Anton Tschechows letztes Stück "Der Kirschgarten" hat unzählige deutschsprachige, auch große Inszenierungen erlebt. Seine Komödie der Erinnerungen und Hoffnungen, seine heiter-schmerzliche Elegie auf eine untergehende Gesellschaft, sein Bild einer Gruppe von Menschen, die auf einem von Versteigerung bedrohtem Gut einen Zeitenwechsel in ihren menschlichen Beziehungen durchahnen, erscheint in unserer von Bankenkrisen, Verschuldungen und sozialen Ängsten bestimmten Zeit noch öfter als sonst auf den Spielplänen. Denn im "Kirschgarten" geht es um Geld und Gefühle.

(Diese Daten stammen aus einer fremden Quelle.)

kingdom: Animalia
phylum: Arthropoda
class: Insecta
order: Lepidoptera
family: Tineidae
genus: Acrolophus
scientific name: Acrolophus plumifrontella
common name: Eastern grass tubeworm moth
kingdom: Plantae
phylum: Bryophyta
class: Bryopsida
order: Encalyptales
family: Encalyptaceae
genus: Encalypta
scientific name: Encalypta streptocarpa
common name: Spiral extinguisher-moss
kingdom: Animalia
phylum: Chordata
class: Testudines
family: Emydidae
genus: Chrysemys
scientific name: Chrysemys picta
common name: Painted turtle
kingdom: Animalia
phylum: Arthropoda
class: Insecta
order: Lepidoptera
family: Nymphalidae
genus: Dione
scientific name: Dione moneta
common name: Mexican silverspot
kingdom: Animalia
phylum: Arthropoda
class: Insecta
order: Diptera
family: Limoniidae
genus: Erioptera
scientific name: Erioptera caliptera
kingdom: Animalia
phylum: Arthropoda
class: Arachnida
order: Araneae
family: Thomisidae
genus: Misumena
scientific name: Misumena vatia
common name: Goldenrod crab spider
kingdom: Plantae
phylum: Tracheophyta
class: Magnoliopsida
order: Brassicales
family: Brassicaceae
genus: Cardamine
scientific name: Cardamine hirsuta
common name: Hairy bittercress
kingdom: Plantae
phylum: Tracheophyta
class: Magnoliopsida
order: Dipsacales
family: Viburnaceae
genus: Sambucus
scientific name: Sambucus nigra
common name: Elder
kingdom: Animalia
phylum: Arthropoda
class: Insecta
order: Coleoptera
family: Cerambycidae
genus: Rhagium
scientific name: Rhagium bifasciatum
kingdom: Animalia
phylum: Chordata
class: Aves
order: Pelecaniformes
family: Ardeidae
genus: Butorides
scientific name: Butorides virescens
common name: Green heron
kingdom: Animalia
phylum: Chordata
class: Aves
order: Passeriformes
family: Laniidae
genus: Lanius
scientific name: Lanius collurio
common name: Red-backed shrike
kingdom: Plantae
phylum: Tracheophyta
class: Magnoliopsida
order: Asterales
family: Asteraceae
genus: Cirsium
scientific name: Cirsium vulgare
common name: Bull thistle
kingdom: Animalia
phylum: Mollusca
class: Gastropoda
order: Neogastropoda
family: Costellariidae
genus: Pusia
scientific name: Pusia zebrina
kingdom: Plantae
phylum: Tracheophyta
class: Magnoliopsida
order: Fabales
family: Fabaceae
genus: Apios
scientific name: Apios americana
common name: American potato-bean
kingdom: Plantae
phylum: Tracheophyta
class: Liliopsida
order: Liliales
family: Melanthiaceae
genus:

Die aus Paris von einer gescheiterten Liebe zurückgekehrte Gutsbesitzerin Ranjewskaja, die dort ihr Vermögen aufgezehrt hat, wirft das Geld, das sie längst nicht mehr besitzt, zum Fenster heraus. Ihr auf dem Gut lebender Bruder ist von der Sucht nach Bonbons und Billard beherrscht und träumt von absurden ökonomischen Hilfsmanövern. Der benachbarte Gutsbesitzer Pischtschick ist ständig auf Anpump-Tour. Und die Liebe, na ja, die klappt sowieso nicht recht. Weder beim Stubenmädchen, noch bei der Adoptivtochter der Ranjewskaja oder bei ihr selbst.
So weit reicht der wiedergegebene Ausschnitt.